Question

A gas sample has a volume of `x` `"dm"^3` at `20^@"C"`. If the pressure is halved, what temperature is required to maintain the volume at `x` `"dm"^3`?

Answer 1

Here's what I got.

Explanation:

The idea here is that when the number of moles and the volume of the gas are kept constant, pressure and temperature have a direct relationship as described by Gay Lussac's Law.

In other words, increasing the pressure by a factor will cause the volume to increase by the same factor.

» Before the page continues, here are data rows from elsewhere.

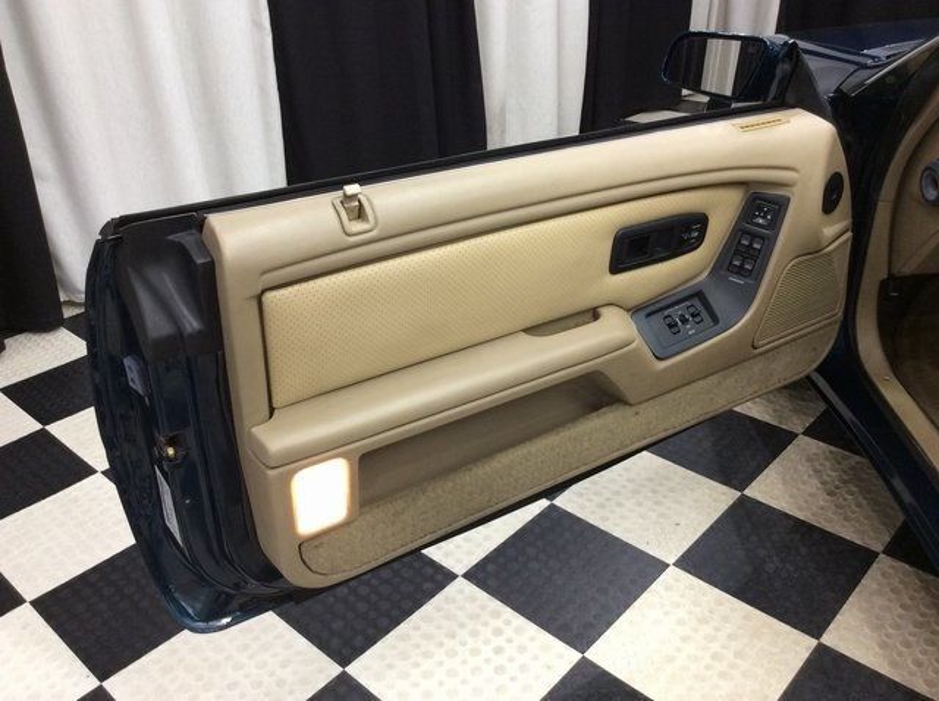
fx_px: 867
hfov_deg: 56.9
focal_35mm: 32
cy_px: 350
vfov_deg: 44.1
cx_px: 470
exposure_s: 1/24
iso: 64
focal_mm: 3.3
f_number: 2.4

Likewise, decreasing the pressure by a factor will cause the volume to decrease by the same factor.

Mathematically, this is written as

`color(blue)(|bar(ul(color(white)(a/a)P_1/T_1 = P_2/T_2color(white)(a/a)|)))" "`, where

`P_1`, `T_1` - the pressure and absolute temperature of the gas at an initial state
`P_2`, `T_2` - the pressure and absolute temperature of the gas at final state

Rearrange the equation to solve for `T_2`

`P_1/T_1 = P_2/T_2 implies T_2 = P_2/P_1 * T_1`

In your case, the volume of the gas must be kept constant at `x color(white)(a)"dm"^3`. The temperature of the gas must be expressed in Kelvin, so make sure that you convert it before doing anything else

`T_1 = 20^@"C" + 273.15 = "293.15 K"`

Now, the pressure is halved, which implies that

`P_2 = 1/2 * P_1`

Plug this into the equation to find

`T_2 = (1/2 * color(red)(cancel(color(black)(P_1))))/color(red)(cancel(color(black)(P_1))) * "293.15 K" = "146.6 K"`

Convert this back to degrees Celsius

`t_2 = "146.6 K" - 273.15 = color(green)(|bar(ul(color(white)(a/a)color(black)(-130^@"C")color(white)(a/a)|)))`

I'll leave the answer rounded to two sig figs.

So, when the pressure of a gas is halved, the only way to keep its volume constant is to halve its absolute temperature.